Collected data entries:
———

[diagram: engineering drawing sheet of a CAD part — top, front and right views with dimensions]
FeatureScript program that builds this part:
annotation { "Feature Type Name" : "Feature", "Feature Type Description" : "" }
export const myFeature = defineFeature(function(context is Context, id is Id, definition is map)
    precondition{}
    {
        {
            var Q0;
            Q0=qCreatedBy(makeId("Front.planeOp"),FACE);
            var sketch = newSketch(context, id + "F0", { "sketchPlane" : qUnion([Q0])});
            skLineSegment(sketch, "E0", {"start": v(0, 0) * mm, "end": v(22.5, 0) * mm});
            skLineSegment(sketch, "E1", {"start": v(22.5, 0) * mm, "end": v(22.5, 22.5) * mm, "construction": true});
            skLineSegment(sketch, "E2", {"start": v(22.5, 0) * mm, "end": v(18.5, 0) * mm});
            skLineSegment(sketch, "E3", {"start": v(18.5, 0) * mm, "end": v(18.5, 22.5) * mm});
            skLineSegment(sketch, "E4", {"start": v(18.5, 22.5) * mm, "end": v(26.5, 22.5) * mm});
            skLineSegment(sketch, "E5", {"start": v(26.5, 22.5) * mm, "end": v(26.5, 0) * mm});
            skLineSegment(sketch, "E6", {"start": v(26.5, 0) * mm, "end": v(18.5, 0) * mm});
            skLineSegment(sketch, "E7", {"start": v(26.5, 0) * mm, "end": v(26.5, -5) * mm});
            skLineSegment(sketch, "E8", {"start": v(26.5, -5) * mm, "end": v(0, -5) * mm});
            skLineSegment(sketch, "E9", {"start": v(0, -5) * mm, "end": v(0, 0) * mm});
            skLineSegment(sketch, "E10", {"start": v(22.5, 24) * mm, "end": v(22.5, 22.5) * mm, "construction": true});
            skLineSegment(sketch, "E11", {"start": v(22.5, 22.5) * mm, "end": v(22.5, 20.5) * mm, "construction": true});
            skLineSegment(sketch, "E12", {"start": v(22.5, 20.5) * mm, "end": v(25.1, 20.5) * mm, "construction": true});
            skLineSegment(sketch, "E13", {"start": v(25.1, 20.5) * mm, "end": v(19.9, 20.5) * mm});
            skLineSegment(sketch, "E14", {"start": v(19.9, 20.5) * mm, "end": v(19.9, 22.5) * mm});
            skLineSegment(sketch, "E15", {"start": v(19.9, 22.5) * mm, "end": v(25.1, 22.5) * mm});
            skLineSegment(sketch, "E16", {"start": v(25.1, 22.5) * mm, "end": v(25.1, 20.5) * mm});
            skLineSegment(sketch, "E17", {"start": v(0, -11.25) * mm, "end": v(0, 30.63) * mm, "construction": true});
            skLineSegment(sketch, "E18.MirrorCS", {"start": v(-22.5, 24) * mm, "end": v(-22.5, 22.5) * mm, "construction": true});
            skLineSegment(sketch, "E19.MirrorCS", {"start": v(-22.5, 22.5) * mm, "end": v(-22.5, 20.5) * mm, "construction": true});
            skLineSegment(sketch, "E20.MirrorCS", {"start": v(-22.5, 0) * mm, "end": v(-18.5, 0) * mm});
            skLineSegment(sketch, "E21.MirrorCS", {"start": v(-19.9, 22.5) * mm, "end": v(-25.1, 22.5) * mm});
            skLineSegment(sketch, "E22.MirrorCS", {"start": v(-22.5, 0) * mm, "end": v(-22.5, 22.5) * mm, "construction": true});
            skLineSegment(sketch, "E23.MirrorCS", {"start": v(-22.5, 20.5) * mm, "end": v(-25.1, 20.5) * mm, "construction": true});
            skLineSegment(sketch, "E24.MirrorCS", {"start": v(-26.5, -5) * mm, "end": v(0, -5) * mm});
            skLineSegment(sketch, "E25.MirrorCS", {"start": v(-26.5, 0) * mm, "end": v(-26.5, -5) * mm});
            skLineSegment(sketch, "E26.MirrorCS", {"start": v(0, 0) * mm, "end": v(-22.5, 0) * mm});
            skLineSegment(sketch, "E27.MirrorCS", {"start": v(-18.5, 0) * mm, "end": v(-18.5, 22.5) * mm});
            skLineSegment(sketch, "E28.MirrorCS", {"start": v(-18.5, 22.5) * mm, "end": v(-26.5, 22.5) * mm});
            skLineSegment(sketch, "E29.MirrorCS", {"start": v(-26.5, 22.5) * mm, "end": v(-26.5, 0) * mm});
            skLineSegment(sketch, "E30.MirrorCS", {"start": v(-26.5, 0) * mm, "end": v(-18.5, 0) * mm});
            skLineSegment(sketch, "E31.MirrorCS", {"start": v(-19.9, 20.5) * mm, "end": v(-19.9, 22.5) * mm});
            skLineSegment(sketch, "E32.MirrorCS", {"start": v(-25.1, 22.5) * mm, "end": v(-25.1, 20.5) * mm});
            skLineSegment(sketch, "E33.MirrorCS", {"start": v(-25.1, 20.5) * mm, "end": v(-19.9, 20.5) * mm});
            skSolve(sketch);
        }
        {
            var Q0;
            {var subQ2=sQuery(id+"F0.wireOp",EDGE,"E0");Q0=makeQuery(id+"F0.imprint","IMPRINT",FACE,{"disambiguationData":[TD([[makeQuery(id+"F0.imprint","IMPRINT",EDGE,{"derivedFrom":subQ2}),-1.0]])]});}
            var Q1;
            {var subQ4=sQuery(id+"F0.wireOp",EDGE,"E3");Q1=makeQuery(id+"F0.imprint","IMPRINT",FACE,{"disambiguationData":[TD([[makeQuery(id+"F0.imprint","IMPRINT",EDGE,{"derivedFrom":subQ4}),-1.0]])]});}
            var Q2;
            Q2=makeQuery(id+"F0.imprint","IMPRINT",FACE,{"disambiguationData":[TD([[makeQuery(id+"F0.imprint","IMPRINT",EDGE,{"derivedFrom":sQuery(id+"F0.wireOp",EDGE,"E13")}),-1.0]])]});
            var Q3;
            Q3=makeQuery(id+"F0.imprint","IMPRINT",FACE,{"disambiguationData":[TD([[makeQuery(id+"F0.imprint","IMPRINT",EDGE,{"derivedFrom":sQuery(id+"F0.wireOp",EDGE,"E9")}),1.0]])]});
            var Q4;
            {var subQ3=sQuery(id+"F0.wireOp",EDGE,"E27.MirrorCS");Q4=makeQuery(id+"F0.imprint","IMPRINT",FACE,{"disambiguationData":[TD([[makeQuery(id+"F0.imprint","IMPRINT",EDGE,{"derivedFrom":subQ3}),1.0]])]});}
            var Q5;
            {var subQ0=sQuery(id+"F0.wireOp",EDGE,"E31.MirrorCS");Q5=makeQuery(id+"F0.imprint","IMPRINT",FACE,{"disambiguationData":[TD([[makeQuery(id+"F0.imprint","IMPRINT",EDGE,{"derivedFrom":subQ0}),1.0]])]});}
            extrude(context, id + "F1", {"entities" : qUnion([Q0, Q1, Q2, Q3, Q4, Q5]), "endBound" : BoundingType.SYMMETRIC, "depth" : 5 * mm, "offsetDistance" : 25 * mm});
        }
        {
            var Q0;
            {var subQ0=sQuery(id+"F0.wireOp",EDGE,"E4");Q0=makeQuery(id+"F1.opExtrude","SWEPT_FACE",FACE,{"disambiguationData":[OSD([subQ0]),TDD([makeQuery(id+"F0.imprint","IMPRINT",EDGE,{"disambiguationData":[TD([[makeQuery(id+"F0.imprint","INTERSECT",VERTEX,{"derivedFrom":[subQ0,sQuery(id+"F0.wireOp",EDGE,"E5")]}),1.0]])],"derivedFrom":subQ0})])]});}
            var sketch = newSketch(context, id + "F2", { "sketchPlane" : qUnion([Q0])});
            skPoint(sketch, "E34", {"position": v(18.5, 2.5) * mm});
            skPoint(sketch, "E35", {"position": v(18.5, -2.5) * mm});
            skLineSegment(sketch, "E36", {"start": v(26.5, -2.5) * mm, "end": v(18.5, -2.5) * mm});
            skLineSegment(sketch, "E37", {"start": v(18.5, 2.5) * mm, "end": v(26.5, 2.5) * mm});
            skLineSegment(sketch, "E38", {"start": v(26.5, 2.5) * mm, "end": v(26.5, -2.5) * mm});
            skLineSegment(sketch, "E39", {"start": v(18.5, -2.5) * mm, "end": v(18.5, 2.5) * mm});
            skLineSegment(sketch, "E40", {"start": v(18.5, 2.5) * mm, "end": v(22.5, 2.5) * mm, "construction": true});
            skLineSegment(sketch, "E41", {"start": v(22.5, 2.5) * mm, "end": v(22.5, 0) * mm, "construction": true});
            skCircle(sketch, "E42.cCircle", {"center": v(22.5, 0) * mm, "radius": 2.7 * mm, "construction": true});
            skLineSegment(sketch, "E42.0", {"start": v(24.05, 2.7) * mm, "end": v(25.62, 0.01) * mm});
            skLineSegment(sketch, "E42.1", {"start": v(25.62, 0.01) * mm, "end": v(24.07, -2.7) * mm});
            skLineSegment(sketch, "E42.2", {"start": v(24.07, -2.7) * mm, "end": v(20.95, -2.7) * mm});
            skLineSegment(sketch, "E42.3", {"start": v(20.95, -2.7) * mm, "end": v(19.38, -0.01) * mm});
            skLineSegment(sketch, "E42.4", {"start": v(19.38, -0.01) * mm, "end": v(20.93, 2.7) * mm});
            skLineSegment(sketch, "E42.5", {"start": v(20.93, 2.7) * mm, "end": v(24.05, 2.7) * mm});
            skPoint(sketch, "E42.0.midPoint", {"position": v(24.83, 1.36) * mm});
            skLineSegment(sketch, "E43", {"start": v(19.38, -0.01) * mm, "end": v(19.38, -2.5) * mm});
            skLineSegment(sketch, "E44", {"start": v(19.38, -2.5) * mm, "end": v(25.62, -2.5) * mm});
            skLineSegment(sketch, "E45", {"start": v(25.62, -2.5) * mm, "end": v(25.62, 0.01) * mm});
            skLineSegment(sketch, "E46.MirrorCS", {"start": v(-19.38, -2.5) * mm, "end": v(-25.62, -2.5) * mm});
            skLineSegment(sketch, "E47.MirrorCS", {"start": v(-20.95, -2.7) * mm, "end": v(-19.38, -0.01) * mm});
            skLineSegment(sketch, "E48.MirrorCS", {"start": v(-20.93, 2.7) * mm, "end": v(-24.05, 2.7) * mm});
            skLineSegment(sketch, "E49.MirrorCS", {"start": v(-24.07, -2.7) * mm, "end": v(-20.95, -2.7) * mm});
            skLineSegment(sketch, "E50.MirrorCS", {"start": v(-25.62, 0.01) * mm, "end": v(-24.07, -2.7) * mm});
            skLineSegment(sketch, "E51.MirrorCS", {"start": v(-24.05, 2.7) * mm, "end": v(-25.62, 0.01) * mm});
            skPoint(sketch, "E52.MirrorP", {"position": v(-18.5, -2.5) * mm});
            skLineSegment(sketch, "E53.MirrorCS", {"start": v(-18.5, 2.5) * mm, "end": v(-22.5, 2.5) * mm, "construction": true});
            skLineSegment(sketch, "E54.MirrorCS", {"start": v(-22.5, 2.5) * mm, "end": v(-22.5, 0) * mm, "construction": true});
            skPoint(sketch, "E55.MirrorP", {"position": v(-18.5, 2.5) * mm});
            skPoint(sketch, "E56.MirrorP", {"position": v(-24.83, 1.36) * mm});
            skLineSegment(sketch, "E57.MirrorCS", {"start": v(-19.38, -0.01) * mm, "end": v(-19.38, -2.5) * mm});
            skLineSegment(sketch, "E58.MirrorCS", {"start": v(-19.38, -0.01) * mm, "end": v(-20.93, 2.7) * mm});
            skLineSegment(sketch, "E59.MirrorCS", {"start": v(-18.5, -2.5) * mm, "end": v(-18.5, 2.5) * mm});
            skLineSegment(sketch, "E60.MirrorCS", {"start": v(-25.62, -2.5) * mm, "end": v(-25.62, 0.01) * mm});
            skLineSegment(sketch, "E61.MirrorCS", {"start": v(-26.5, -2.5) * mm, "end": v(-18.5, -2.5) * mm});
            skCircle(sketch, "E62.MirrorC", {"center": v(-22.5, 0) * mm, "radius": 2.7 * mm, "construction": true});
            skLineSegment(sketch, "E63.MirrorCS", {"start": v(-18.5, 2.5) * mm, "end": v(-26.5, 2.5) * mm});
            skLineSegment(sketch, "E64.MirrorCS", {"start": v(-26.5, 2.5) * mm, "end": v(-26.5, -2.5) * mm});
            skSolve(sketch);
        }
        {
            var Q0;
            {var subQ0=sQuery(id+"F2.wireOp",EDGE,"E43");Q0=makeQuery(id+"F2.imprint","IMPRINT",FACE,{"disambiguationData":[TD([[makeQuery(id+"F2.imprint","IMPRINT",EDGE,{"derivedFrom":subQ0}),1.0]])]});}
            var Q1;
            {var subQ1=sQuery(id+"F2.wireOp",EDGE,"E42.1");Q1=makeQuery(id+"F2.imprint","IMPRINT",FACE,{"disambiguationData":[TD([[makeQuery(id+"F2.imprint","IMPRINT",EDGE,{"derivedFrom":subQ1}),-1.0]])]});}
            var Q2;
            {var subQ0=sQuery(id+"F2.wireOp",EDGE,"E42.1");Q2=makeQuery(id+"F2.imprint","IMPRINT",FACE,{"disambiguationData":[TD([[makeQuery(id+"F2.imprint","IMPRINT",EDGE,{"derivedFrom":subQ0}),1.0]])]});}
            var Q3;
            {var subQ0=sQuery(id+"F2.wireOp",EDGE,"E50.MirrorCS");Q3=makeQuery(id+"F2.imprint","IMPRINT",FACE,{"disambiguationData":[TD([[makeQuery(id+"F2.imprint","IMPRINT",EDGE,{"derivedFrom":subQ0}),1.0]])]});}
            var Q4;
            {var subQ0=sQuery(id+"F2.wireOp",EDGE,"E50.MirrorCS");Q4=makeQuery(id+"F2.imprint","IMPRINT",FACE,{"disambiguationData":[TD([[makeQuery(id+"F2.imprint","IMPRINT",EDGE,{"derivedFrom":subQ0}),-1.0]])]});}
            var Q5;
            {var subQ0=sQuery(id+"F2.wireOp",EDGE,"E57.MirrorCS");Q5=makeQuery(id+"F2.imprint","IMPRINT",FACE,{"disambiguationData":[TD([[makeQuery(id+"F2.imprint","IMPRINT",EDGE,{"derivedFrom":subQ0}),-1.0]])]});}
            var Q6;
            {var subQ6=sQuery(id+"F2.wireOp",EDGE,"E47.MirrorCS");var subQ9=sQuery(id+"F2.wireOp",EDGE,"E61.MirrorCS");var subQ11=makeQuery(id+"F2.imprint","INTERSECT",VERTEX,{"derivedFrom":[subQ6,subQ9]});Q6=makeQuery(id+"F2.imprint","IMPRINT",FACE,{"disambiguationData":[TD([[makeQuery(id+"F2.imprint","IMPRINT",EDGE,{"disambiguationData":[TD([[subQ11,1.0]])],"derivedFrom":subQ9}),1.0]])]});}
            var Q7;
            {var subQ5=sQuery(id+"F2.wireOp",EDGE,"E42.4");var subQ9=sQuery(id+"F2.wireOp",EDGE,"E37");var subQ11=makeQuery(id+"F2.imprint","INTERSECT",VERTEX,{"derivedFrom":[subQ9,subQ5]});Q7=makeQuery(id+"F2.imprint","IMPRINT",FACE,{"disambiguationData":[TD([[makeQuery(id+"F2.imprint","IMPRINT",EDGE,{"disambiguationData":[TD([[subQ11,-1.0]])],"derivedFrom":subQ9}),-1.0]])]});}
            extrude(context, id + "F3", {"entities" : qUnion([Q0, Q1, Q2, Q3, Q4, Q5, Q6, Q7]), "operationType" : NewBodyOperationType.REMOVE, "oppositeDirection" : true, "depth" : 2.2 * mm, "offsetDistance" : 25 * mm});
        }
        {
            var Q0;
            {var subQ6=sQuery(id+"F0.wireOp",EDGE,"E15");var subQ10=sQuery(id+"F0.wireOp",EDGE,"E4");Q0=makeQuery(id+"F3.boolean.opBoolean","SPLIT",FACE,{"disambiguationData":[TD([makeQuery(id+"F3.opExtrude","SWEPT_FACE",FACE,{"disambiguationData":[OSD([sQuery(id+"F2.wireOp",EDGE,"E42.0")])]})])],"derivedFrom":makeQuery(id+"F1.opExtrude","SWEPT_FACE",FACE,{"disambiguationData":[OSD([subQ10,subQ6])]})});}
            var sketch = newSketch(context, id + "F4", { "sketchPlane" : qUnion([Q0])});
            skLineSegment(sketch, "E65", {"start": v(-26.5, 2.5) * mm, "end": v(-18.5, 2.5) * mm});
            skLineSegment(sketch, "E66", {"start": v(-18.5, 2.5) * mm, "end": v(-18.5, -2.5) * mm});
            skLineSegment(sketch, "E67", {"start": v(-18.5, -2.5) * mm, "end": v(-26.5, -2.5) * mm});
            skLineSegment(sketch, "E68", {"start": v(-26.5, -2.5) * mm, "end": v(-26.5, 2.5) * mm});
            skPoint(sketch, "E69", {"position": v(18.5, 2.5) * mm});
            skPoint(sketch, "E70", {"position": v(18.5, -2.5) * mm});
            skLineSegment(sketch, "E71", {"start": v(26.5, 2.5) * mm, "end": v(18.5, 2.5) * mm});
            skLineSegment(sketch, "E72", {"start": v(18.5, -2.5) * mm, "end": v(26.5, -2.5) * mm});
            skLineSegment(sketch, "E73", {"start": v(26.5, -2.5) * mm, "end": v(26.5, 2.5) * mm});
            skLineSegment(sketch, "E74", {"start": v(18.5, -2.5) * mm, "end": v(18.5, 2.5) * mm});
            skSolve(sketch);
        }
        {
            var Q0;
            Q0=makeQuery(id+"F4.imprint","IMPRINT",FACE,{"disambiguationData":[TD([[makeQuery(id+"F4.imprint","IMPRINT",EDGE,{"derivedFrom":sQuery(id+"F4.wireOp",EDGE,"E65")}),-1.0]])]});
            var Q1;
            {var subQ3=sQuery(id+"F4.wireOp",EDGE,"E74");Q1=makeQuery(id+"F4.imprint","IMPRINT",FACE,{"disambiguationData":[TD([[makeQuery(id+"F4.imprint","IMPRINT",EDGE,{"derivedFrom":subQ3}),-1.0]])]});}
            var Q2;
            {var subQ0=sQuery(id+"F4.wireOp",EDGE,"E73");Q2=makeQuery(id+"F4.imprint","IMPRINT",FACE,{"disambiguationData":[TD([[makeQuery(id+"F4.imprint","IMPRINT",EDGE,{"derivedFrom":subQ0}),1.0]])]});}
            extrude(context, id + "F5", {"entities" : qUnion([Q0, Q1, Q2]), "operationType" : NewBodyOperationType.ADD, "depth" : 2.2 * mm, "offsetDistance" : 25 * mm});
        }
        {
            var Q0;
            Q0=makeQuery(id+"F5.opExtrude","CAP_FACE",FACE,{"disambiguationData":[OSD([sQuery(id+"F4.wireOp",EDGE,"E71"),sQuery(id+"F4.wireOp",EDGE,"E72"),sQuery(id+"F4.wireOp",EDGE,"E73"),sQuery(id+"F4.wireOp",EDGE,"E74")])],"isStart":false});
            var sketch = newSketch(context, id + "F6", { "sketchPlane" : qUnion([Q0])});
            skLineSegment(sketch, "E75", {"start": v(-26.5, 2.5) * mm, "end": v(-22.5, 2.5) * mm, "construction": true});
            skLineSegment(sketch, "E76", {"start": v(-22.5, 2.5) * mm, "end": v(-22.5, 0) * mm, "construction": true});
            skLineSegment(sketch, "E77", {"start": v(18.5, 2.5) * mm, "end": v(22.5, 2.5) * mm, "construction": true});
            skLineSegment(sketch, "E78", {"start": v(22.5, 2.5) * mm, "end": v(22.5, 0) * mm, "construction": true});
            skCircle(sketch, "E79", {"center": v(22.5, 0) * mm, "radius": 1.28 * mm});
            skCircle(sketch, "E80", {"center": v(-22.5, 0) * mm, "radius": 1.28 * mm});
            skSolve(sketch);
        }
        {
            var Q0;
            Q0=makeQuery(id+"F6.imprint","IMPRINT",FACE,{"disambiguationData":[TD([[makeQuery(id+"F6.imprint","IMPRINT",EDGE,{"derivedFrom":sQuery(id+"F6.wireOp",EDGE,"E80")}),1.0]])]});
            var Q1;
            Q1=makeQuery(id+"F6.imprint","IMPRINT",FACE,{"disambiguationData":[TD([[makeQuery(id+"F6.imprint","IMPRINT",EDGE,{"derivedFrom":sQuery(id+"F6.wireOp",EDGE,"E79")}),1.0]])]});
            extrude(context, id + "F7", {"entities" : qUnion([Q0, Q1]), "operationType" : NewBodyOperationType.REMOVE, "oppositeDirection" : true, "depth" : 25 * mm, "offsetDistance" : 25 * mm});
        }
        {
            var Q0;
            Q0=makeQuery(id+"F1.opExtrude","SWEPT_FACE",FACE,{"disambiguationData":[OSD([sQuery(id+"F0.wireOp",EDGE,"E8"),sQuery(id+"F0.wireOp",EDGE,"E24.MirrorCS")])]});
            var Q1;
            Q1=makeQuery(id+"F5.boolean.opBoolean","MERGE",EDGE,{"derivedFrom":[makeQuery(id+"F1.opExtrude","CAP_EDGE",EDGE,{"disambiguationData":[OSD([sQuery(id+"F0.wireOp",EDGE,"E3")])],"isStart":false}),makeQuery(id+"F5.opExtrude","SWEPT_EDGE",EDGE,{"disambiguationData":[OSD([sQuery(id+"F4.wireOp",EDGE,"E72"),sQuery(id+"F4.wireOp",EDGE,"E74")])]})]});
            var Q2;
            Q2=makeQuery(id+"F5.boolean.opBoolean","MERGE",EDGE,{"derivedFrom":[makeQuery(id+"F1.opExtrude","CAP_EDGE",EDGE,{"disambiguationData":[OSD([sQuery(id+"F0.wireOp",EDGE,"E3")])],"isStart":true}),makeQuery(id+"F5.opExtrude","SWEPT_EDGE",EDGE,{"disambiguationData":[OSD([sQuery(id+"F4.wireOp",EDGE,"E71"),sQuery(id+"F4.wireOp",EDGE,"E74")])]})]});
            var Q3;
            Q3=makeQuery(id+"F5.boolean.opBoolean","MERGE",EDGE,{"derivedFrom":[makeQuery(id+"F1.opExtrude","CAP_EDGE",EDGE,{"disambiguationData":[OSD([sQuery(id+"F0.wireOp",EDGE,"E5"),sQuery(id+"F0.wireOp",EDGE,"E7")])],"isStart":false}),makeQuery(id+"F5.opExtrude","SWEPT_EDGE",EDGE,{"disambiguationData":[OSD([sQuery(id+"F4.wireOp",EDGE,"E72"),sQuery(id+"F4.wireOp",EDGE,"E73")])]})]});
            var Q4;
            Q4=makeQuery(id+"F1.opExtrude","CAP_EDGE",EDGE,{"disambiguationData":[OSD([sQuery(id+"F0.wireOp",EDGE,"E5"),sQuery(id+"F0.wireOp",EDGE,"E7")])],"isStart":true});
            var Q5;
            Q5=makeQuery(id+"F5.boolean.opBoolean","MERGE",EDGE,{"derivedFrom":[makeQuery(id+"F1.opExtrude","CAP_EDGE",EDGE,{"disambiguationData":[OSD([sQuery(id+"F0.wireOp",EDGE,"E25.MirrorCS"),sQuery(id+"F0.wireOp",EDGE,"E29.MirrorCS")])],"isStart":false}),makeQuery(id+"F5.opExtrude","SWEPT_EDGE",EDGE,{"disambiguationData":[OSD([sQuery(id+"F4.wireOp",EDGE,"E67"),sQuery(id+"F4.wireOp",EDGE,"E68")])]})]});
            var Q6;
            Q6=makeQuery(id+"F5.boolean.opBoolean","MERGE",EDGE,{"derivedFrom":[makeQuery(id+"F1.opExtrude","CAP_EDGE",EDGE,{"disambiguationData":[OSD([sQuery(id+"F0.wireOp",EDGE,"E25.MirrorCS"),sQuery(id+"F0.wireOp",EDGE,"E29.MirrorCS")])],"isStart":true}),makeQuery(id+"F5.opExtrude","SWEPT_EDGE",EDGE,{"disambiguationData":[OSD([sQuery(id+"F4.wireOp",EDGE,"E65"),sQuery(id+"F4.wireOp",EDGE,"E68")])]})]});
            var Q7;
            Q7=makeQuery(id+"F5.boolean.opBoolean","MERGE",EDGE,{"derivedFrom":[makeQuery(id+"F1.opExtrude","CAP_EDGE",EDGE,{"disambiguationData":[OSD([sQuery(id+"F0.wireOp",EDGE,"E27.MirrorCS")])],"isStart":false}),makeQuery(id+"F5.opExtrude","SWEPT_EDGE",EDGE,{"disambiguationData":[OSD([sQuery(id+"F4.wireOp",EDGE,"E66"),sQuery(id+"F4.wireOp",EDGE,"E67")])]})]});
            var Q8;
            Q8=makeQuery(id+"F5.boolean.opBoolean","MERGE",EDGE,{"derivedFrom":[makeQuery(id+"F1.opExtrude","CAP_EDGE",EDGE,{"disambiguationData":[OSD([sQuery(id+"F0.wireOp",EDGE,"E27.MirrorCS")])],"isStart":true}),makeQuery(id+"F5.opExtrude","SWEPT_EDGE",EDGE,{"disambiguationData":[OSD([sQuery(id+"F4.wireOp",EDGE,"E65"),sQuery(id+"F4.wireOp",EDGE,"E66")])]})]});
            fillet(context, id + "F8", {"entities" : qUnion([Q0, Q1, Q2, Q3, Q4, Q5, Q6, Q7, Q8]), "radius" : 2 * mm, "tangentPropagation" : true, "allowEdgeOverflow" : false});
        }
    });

———

WHAT YOU ARE ASKED TO DO: Report each line of the material above that contains the string "MirrorP". Matching is case-sensitive.

TASK RESPONSE:
            skPoint(sketch, "E52.MirrorP", {"position": v(-18.5, -2.5) * mm});
            skPoint(sketch, "E55.MirrorP", {"position": v(-18.5, 2.5) * mm});
            skPoint(sketch, "E56.MirrorP", {"position": v(-24.83, 1.36) * mm});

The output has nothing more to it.